Episode Three – A Heady Brew
I’ve learned a valuable life lesson since the last Fat Bloke Diary, and it’s this;
Never undertake a serious session on your exercise bike after quaffing half a bottle
of Shiraz.
Even though it was a particularly nice Chilean, and was very reasonably priced, it
almost totally failed to complement the steak & ale pie and chips that it accompanied.
But it did bring on the expected mild state of euphoria, and put me in just the right
mood for leaping aboard my trusty metal steed and pedalling with great gusto for
around five minutes. Which was just about the length of time it took me to realise
that something wasn’t right.
I know there will be super-fit types reading this who can see it coming a mile away,
but it was a huge surprise to me. Apparently alcohol raises your heart rate. I never
expected my pulse to race that high. Heck, I didn’t even know that it could get that
high without my chest exploding, and even I know that for a man as big as me it isn’t
good.
I slowed down. I breathed deeply. I thought happy thoughts. I thought naughty thoughts,
which were nothing to do with the bike; it was just the wine leading me astray. However,
nothing brought my pulse rate down sufficiently. I had to quit after just a measly
three kilometres of my evening’s ride to nowhere. I felt light-headed and my clothes
were drenched with perspiration, something that doesn’t usually happen for at least
another couple of kilometres. It was obvious that there would be no more cycling
tonight. There was only one thing for it; the rest of the bottle would have to be
punished for the evil that it perpetrated against me. And so, to my slight shame,
I demolished it all.
Now even someone as ignorant in the ways of well-being as myself knows that alcohol
is highly calorific. Not only that but it also has the unwanted side-effect of bringing
on the dreaded Late Night Munchies, and it’s a ‘well-known fact’ that all calories
consumed after midnight count double, just like away goals. So that drunken cheese
on toast binge in the wee small hours will have a bad influence on the waistline.

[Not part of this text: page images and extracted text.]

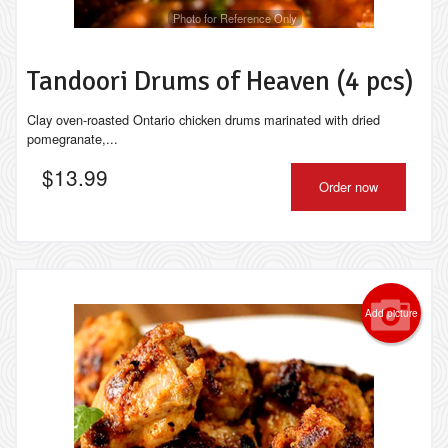
Photo for Reference Only
Tandoori Drums of Heaven (4 pcs)
Clay oven-roasted Ontario chicken drums marinated with dried
pomegranate,...
$
13.99
Order now
Add picture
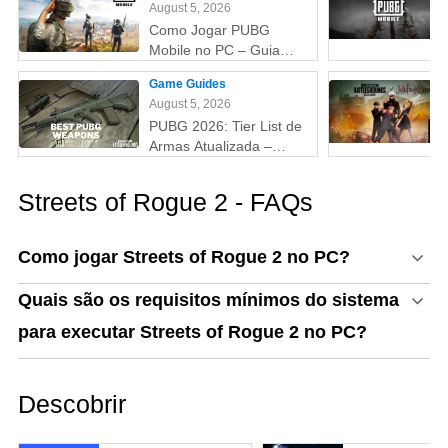
August 5, 2026
Como Jogar PUBG
Mobile no PC – Guia
Passo a Passo com
Game Guides
Emulador (Atualizado
August 5, 2026
2026)
PUBG 2026: Tier List de
Armas Atualizada –
Melhores Armas do Tier
S ao D (Guia Completo)
Streets of Rogue 2 - FAQs
Como jogar Streets of Rogue 2 no PC?
Quais são os requisitos mínimos do sistema
para executar Streets of Rogue 2 no PC?
Descobrir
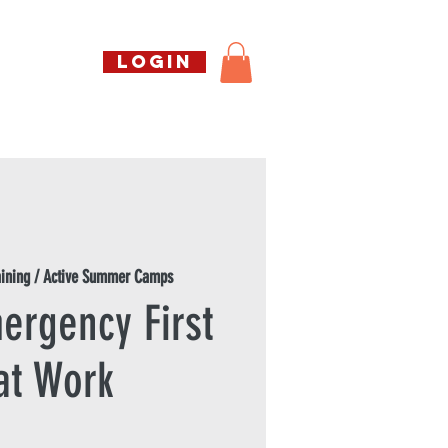
Call us free
LOGIN
07794738770
Shop
About Us
Book
aining / Active Summer Camps
ergency First
at Work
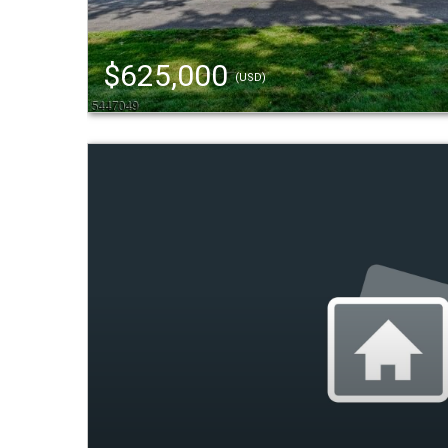
$625,000
(USD)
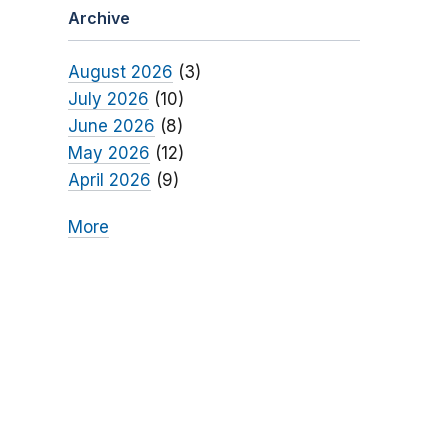
Archive
August 2026
(3)
July 2026
(10)
June 2026
(8)
May 2026
(12)
April 2026
(9)
More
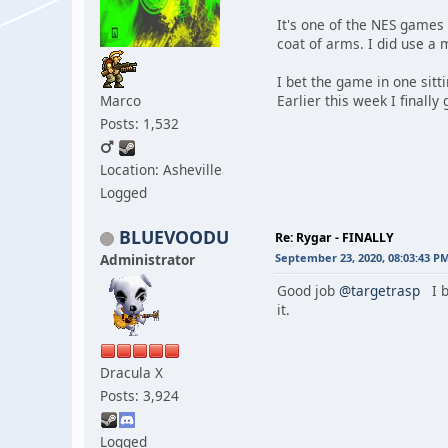
It's one of the NES games 
coat of arms. I did use a 
I bet the game in one sitt
Marco
Earlier this week I finally
Posts: 1,532
Location: Asheville
Logged
BLUEVOODU
Re: Rygar - FINALLY
Administrator
September 23, 2020, 08:03:43 P
Good job
@targetrasp
I b
it.
Dracula X
Posts: 3,924
Logged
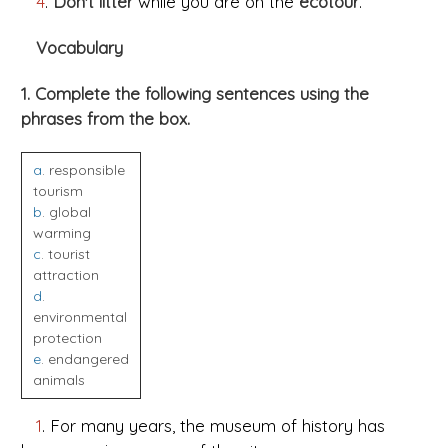
4
.
Don't litter
while you are on the
ecotour
.
Vocabulary
1. Complete the following sentences using the
phrases from the box.
a
. responsible
tourism
b
. global
warming
c
. tourist
attraction
d
.
environmental
protection
e
. endangered
animals
1
. For many years, the museum of history has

And probably the smoke detector too.
My minor dietary malfunction got me thinking; why do we drink? A night out at the
pub is one thing, with its inherent social aspect. For right or wrong it’s almost
expected in this country – or in Tallinn if it’s a Stag night. But drinking at home
is something completely different, another kettle of cod-psychology completely. It
can be symptomatic of much worse, deeply rooted problems. Addiction and depression
are words that nobody likes to hear, even less when they’re being said about the
listener. So I’d better stop right there, because I’m starting to scare myself. Let’s
just say that the drink is getting in the way of the exercise.
The weekend’s booze-count consisted of the aforementioned bottle of wine, a fair
few beers and a couple of decent tumblers of an exceedingly palatable single malt.
Far too much, by the Government’s – or even any sensible person’s – standards. I
don’t think this is the ‘five a day’ that they are suggesting.
Oh dear. Reading that bit back I suddenly feel like Bridget Jones! And that’s not
a phrase that I ever thought I’d find myself typing, for so many reasons.
On a happier note, despite this pleasant (at the time) liquid setback I’m surprised
to find that I can feel a difference in myself already. Weight-wise there’s not much
change yet, but my breathing is deeper and easier, I’m sleeping better, I’m snoring
less (so I’m told), and the million day-to-day problems and irritations at work don’t
seem to wind me up quite as quickly as before. Except for the guy with a permanent
case of the sniffles who sits near me in the office, snuffling and snorting all day.
But I suspect that even Mother Teresa would probably be taking an axe to him before
the working week was through.
So the generally good start is beginning to pay dividends. I suspect that I’d see
even greater improvements if I moderated my liquid and solid intake a little also.
But that, as they say, is another challenge for another day.